Data section –
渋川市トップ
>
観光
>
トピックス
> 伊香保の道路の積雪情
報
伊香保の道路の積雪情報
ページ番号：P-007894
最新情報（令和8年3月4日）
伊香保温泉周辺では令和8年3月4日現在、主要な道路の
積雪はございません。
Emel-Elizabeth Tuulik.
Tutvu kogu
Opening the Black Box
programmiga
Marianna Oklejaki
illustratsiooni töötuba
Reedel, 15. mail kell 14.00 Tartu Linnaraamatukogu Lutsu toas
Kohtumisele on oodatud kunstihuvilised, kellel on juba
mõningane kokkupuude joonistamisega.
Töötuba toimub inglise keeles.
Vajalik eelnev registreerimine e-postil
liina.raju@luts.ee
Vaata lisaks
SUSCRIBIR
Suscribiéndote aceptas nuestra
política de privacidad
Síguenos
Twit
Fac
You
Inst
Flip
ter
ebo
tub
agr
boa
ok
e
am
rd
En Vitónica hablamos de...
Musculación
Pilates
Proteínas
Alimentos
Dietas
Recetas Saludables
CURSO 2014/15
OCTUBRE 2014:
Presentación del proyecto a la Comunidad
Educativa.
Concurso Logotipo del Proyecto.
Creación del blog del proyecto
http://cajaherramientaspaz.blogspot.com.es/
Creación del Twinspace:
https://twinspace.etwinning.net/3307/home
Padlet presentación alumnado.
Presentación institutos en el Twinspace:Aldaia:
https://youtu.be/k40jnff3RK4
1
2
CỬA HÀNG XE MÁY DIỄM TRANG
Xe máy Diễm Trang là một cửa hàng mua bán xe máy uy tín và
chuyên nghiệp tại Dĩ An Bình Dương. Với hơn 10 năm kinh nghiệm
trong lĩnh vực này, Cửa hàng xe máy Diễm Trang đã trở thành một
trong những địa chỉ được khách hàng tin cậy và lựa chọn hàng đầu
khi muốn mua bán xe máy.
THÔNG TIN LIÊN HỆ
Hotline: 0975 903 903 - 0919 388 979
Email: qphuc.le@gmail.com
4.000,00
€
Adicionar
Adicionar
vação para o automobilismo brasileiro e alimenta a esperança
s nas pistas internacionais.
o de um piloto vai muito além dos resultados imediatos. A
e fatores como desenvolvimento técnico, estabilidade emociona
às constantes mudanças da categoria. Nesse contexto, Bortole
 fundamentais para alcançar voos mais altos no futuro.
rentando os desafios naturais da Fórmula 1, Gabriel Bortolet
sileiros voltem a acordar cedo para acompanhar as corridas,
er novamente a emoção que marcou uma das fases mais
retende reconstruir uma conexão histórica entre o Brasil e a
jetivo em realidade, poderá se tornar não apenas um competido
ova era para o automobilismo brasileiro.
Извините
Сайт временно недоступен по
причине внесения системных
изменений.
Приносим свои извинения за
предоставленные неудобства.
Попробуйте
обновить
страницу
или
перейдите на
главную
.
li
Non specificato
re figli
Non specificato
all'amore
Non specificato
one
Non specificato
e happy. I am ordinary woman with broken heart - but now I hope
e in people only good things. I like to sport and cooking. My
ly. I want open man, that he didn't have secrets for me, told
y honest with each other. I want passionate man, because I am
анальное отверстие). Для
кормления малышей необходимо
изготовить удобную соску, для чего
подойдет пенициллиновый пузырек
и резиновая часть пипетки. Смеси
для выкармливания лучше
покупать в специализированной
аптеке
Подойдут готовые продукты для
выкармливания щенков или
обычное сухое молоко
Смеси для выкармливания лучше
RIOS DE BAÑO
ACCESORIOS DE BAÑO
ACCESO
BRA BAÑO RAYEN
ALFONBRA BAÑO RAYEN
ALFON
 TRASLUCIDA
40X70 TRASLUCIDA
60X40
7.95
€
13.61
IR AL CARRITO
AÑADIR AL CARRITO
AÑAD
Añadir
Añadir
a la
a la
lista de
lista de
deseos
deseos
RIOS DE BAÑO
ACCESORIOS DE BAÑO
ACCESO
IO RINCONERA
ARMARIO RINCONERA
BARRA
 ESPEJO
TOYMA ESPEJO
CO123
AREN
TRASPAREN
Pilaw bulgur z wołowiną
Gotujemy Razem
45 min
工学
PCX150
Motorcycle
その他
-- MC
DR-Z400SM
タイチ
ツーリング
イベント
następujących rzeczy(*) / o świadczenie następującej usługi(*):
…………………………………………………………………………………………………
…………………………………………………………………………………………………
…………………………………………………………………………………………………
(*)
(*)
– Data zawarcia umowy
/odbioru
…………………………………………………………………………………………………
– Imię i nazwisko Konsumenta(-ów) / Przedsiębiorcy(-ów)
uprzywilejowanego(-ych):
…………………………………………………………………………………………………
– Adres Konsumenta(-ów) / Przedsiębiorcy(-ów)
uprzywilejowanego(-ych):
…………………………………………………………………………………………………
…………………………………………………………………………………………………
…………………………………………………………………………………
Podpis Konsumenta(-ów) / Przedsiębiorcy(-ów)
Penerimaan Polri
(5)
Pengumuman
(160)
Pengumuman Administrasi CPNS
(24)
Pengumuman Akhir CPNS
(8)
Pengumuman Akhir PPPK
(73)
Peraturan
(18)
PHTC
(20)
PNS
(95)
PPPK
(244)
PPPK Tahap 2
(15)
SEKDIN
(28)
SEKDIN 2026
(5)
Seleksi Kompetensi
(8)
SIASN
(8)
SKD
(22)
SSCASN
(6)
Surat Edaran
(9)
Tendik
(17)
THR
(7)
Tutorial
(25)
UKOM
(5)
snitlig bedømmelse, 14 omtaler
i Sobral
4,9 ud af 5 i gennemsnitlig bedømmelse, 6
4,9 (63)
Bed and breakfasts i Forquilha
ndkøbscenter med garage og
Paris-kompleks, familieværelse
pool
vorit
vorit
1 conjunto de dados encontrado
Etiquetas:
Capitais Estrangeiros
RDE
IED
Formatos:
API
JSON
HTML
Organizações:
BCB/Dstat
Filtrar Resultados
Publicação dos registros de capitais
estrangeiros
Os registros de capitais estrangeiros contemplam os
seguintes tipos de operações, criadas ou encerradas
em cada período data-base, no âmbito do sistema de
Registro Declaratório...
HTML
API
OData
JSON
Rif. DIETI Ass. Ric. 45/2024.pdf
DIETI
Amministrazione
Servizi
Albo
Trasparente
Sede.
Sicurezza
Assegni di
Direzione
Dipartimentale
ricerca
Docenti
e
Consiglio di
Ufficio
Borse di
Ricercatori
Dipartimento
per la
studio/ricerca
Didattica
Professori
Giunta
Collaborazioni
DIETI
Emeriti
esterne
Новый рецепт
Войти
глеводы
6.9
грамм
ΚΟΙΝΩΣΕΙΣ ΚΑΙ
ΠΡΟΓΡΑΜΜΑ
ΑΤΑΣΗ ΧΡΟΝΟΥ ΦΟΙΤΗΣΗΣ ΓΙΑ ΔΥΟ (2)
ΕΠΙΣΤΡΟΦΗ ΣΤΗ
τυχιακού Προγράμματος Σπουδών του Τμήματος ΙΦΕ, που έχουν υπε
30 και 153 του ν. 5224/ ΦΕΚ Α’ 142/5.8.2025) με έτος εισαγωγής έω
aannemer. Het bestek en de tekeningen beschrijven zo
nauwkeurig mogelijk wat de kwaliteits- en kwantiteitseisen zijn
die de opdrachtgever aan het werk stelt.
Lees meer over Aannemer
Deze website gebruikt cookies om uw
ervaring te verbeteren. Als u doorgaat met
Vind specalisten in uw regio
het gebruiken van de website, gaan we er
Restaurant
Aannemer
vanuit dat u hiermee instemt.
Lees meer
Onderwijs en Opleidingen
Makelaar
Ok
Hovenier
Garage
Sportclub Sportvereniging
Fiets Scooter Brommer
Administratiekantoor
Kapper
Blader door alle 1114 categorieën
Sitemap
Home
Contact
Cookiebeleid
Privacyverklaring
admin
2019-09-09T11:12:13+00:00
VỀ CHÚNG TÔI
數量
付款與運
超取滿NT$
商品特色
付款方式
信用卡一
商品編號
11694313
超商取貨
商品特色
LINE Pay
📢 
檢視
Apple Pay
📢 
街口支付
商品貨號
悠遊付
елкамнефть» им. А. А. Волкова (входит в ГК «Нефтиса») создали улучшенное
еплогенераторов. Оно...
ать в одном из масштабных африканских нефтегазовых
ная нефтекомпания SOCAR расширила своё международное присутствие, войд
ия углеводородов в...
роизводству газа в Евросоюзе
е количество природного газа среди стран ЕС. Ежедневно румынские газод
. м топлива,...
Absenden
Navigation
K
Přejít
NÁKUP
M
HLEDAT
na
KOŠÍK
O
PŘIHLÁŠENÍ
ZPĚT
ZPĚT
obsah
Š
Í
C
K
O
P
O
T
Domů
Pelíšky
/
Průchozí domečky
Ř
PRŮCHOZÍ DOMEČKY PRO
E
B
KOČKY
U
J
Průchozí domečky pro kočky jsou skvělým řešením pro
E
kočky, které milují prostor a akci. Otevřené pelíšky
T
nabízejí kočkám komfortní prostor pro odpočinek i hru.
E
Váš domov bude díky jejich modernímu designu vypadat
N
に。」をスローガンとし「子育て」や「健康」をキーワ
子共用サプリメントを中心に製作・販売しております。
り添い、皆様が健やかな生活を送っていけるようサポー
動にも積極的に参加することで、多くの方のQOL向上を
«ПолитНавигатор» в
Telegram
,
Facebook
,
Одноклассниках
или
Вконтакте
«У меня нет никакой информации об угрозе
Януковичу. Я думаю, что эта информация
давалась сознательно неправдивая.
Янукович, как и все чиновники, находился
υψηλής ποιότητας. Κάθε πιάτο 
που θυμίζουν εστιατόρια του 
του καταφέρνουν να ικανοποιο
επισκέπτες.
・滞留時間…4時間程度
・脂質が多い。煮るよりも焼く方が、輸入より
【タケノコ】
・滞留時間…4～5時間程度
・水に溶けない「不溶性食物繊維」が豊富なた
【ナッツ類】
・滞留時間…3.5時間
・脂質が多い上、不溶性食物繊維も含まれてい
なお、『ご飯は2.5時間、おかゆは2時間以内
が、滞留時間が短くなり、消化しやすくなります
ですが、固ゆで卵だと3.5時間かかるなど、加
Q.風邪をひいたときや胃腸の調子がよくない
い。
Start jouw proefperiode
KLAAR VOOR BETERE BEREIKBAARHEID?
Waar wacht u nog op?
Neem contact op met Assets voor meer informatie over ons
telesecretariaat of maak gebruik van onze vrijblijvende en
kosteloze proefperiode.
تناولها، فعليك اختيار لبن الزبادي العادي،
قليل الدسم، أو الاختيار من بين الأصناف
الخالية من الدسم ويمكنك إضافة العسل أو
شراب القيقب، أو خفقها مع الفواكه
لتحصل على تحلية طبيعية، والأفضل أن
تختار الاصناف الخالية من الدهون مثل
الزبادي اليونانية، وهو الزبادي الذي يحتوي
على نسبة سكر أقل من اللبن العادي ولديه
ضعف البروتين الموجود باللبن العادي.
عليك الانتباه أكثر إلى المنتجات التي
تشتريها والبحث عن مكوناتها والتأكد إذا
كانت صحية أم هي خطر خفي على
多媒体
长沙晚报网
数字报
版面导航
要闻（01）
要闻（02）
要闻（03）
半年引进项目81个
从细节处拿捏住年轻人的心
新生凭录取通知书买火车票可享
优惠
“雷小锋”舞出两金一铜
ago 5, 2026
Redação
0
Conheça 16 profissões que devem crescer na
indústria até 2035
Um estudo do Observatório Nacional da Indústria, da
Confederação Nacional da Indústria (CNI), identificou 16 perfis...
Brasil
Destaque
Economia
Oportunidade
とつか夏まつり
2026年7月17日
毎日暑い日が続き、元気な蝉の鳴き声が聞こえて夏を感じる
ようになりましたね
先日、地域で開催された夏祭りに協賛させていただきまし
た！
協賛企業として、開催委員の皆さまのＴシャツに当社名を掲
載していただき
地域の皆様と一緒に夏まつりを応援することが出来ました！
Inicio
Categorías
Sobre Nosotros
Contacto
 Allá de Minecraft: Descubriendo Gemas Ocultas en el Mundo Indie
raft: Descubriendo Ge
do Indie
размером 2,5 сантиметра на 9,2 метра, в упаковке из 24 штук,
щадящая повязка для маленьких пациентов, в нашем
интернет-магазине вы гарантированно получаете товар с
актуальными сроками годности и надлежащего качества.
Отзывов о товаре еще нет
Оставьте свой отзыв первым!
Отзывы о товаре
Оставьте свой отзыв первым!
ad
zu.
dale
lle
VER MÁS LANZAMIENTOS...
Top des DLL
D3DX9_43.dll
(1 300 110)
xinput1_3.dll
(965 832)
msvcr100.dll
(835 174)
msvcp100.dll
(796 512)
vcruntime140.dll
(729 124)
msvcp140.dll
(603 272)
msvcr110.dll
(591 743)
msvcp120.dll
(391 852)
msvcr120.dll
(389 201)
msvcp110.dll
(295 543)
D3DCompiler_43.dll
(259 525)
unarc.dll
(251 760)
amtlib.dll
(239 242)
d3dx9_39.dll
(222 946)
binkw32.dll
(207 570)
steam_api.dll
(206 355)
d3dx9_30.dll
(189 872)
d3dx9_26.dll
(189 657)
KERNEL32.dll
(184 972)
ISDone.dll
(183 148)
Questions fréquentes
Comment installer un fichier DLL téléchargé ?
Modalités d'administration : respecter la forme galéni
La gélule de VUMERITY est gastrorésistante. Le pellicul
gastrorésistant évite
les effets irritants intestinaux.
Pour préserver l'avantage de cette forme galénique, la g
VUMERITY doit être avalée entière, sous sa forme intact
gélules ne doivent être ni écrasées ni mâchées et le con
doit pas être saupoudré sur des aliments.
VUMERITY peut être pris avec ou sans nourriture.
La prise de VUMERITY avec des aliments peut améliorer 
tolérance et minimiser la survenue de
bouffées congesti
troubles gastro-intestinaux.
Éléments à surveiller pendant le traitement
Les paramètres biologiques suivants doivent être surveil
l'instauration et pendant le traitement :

Exercise description – Go through the material line by line. Show each line that contains the string "Akhir".

Finished exercise –
Pengumuman Akhir CPNS
Pengumuman Akhir PPPK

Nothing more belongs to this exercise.